Interieur in Etretat exemplifies the “image within an image” idea that resonated so much with Scully. Here, Matisse’s window opens from the bedroom of a sleeping individual, onto the harbour of Etretat. The interior and exterior worlds are unified by this architectural feature. It is not simply a technique to articulate an otherwise blank wall, or to introduce a focus of light, but a conduit between two physical and psychic spaces. In his watercolour Simi (1984), inspired by the architecture of the Greek island, Scully treats the window as theme of the painting, rather than motif of device.
While the window presents a conduit between interior and exterior, Scully is not looking for harmony between the two. In Figure in Blue (2003), one of his signature-striped paintings, Scully embeds a diptych within a larger striped abstraction. This ‘window’ of sorts is distinct from the larger painting and from the physical canvas, as if you could pop out the inset painting and exhibit it on its own.
Scully recently told Brooklyn Rail: “I thought of these paintings with insets as being very metaphorical and I thought of the insets as being separate creatures. I sometimes made the body of the painting in one room and the inset in another room so that I wasn’t unconsciously looking for harmony. I was looking for a new kind of relationship.” This relationship is clearly articulated in his recent works, at once gestural and geometric, like the watercolour Window 5.18.18 (2018) and the pastel Window 5.12.18 (2018).

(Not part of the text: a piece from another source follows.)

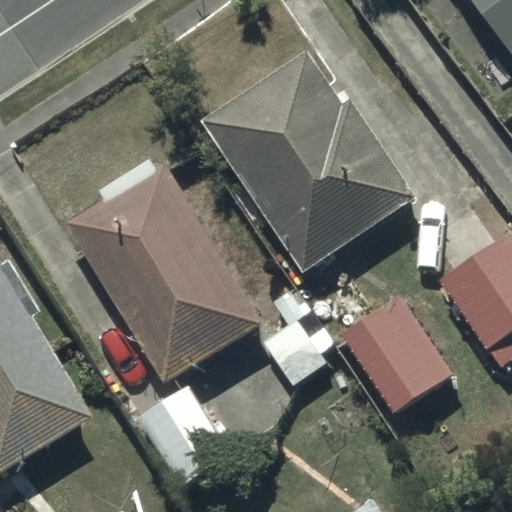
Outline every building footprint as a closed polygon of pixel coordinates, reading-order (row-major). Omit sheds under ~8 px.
[(511,0),(465,0),(511,61),(511,0)] [(312,65),(205,139),(309,289),(422,211),(354,113),(349,117),(312,65)] [(112,216),(71,239),(178,408),(141,432),(184,500),(233,469),(184,391),(268,338),(167,179),(162,183),(156,174),(106,206),(112,216)] [(445,299),(505,379),(511,374),(511,254),(509,251),(445,299)] [(0,489),(87,435),(27,339),(40,331),(3,273),(0,275),(0,489)] [(344,350),(401,429),(458,387),(402,308),(344,350)]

The immense Falling Wrong (1985), is arguably the most striking work of the exhibition, emblematic of his intensely sculptural form of painting. The work of oil on linen is comprised of interconnected three-dimensional panels. While the painting fits neatly into the curatorial theme, it also embodies a secondary theme that runs through the exhibition and the latter part of the artist’s career; the balance between emotion and freedom, and the emotive effects of those structures. The interlocking blocks are structurally sound but have fallen wrong. He is not interested in the power of certainty, instead, he says it is “the mystery of the uncertainty, of ambivalence, of things not being quite nailed down.” It is what he found so emotionally moving in Matisse and it is the thread of emotion and physicality that is most compelling about this body of work.